Par Joie Des Mots
Sean Combs, rappeur de profession, plus connu sous ses successifs noms de scène Puff Daddy, P. Diddy puis Love, alias Brother Love, dort en prison depuis ce 16 septembre. Pour quels motifs ? Quelque 120 viols attribués lors de bringues réservées aux « rich and famous ».

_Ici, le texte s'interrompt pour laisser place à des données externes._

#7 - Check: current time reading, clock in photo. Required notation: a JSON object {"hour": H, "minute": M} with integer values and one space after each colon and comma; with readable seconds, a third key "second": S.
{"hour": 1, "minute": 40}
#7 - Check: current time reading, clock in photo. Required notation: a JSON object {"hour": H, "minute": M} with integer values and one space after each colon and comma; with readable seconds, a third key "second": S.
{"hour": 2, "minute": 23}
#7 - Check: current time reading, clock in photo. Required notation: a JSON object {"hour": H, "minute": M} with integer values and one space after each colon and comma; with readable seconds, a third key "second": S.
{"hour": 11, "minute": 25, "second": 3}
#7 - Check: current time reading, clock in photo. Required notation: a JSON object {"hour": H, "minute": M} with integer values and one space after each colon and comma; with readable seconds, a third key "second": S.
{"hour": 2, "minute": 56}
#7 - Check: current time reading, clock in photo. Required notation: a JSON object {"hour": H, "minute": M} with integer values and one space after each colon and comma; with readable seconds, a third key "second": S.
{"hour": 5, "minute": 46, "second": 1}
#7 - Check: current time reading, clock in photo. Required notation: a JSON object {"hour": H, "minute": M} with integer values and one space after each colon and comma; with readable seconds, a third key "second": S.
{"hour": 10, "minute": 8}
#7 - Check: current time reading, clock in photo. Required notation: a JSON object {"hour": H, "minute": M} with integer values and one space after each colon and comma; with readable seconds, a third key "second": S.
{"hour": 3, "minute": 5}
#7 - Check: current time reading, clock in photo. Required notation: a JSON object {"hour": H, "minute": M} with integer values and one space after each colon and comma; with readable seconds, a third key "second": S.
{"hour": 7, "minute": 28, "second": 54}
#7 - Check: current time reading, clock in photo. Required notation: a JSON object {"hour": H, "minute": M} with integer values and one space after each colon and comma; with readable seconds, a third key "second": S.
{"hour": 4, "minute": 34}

Dans le show-biz américain, Puff Daddy n’est pas exactement le premier venu, sa fortune étant estimée, en 2015, à 735 millions de dollars par le magazine Fortune ; ce qui fait de lui l’un des artistes les plus riches au monde. Après avoir longtemps tutoyé des sommets de respectabilité – il fut l’un des donateurs les plus généreux du Parti démocrate –, notre homme est désormais un justiciable comme les autres. Dans ce registre, il y avait déjà eu le cas Jeffrey Epstein, ce milliardaire connu pour organiser des partouzes pour une clientèle tout aussi huppée, cas parfaitement résumé par le criminologue Xavier Raufer, bien connu de nos lecteurs, dans un ouvrage que l’on peut tenir pour définitif sur la question : Jeffrey Epstein - L'âme damnée de la IIIe culture (Éditions du Cerf). Parmi les participants présumés des soirées de ce héraut du progressisme à la mode libertarienne ? Le prince Andrew lui-même, cadet de la défunte reine Élisabeth II, qui dut sortir le chéquier pour faire taire le scandale. À ces turpitudes comparées, celles d’un Dominique Strauss-Kahn et ses sauteries provinciales de l’hôtel Carlton de Lille finissent par sembler presque anodines.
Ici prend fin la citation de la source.